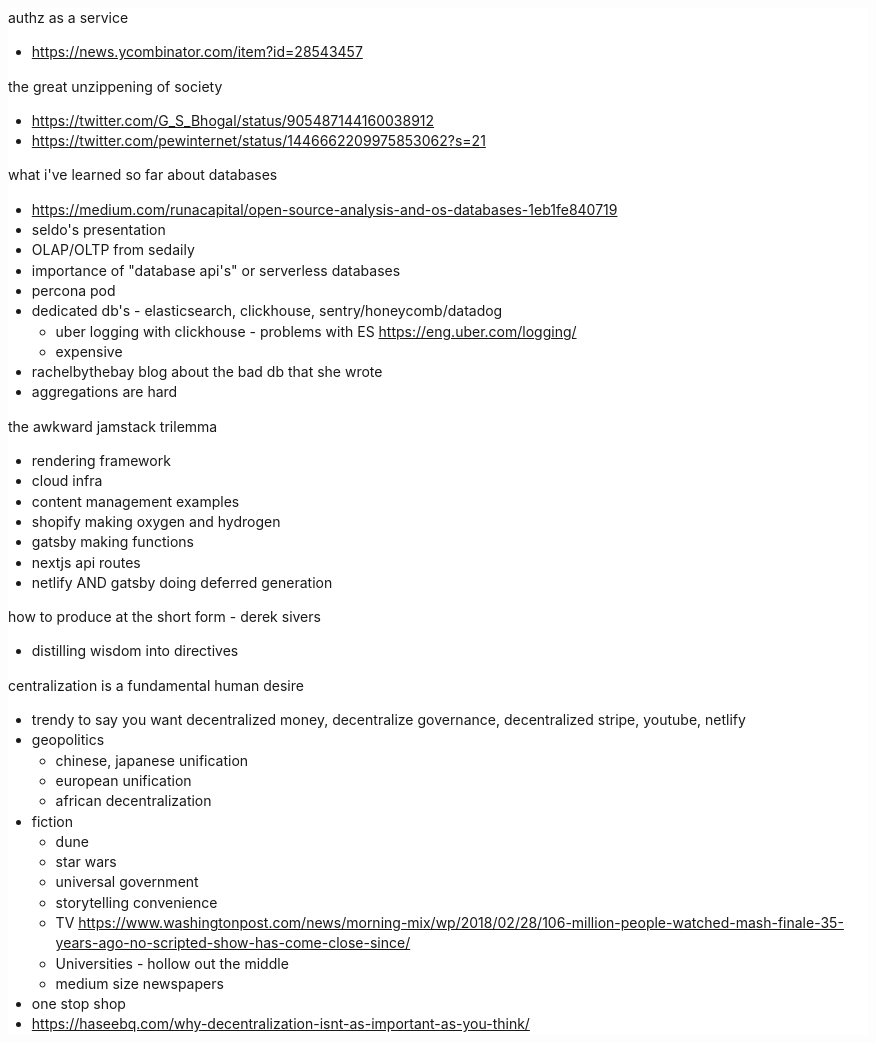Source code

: 
authz as a service
- https://news.ycombinator.com/item?id=28543457


the great unzippening of society
- https://twitter.com/G_S_Bhogal/status/905487144160038912
- https://twitter.com/pewinternet/status/1446662209975853062?s=21



what i've learned so far about databases
- https://medium.com/runacapital/open-source-analysis-and-os-databases-1eb1fe840719
- seldo's presentation
- OLAP/OLTP from sedaily
- importance of "database api's" or serverless databases
- percona pod
- dedicated db's - elasticsearch, clickhouse, sentry/honeycomb/datadog
	- uber logging with clickhouse - problems with ES https://eng.uber.com/logging/
	- expensive 
- rachelbythebay blog about the bad db that she wrote
- aggregations are hard



the awkward jamstack trilemma
- rendering framework
- cloud infra
- content management
examples
- shopify making oxygen and hydrogen
- gatsby making functions
- nextjs api routes
- netlify AND gatsby doing deferred generation








how to produce at the short form - derek sivers
- distilling wisdom into directives


centralization is a fundamental human desire
- trendy to say you want decentralized money, decentralize governance, decentralized stripe, youtube, netlify
- geopolitics
	- chinese, japanese unification
	- european unification
	- african decentralization
- fiction
	- dune
	- star wars
	- universal government
	- storytelling convenience
	- TV https://www.washingtonpost.com/news/morning-mix/wp/2018/02/28/106-million-people-watched-mash-finale-35-years-ago-no-scripted-show-has-come-close-since/
	- Universities - hollow out the middle
	- medium size newspapers
- one stop shop
- https://haseebq.com/why-decentralization-isnt-as-important-as-you-think/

....

PROBLEM TO SOLVE:
Extract the lines of the preceding material that run from the line with "- uber logging" through the line with "- nextjs api routes", inclusive, reproducing them exactly and adding nothing.

REPLY:
	- uber logging with clickhouse - problems with ES https://eng.uber.com/logging/
	- expensive 
- rachelbythebay blog about the bad db that she wrote
- aggregations are hard



the awkward jamstack trilemma
- rendering framework
- cloud infra
- content management
examples
- shopify making oxygen and hydrogen
- gatsby making functions
- nextjs api routes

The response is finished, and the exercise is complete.